I didn’t get it at first. Then, I rolled the plastic box over in my hands. Nothing was coming out of the back where I knew full-well a power plug was supposed to go. Like a kid at Christmas I gave the monitor a little shake. Empty? Then it dawned on me. This is a mockup? What, you didn’t rate a real one?

Ken’s face went from light pink to darker pink and he shrugged his shoulders.

Sure enough. The front is just a sticker showing what the display would look like. I stabbed at a fake button, which was also printed onto the sticker. This button doesn’t seem to be working, I teased.
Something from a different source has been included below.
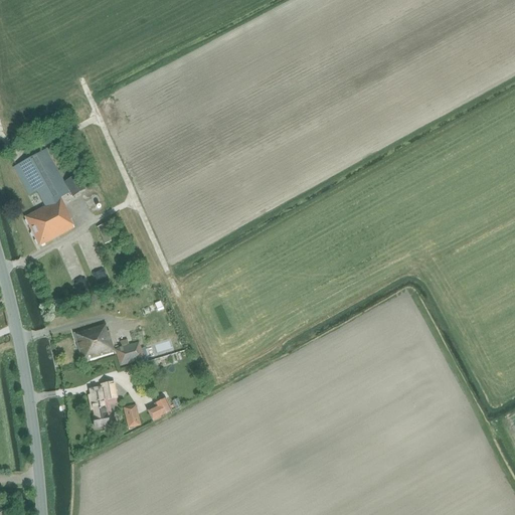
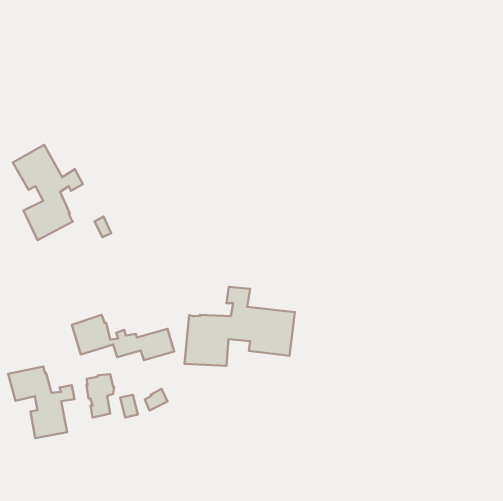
building: none -> [184,287,295,366]
building: none -> [8,366,75,438]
We ran through all the faux buttons, with the rep (with a straight face) telling me what each did. I’ll wait to fill you in. I think it will go better for me when I have real buttons to press. The sticker, and presumably the real screen in a mySentry with guts in the box, is full color. My rep tells me that various pump status icons change color using a green-yellow-red approach for giving you a heads up about such things as battery life, amount of insulin in the pump, and when the next sensor change is due. The monitor can display the “real-time” CGM reading with a rate of change arrow or the 3-6-12 or 24 hours trace lines. We’ll talk a lot more about this later, of course.

He also had a mockup of the Outpost, the signal booster that essentially turns your home, or at least a good portion of it, depending on the size of your home, into a CGM wireless hotspot. Looking at the photos, I wasn’t sure if it had a plug, or batteries, or what. Turns out it plugs directly into the wall like a night light. In fact, did Ken tell me that it doubles as a night light? Maybe so, I don’t recall.

Anyway, you’ll know in a week when I plug it into my wall. Stay tuned…

2 Comments:

Blogger Unknown said...

Dude! What a tease!

6:22 AM  
Blogger Mike Hoskins said...

Yes, such a tease. Looking forward to the "real" reviews.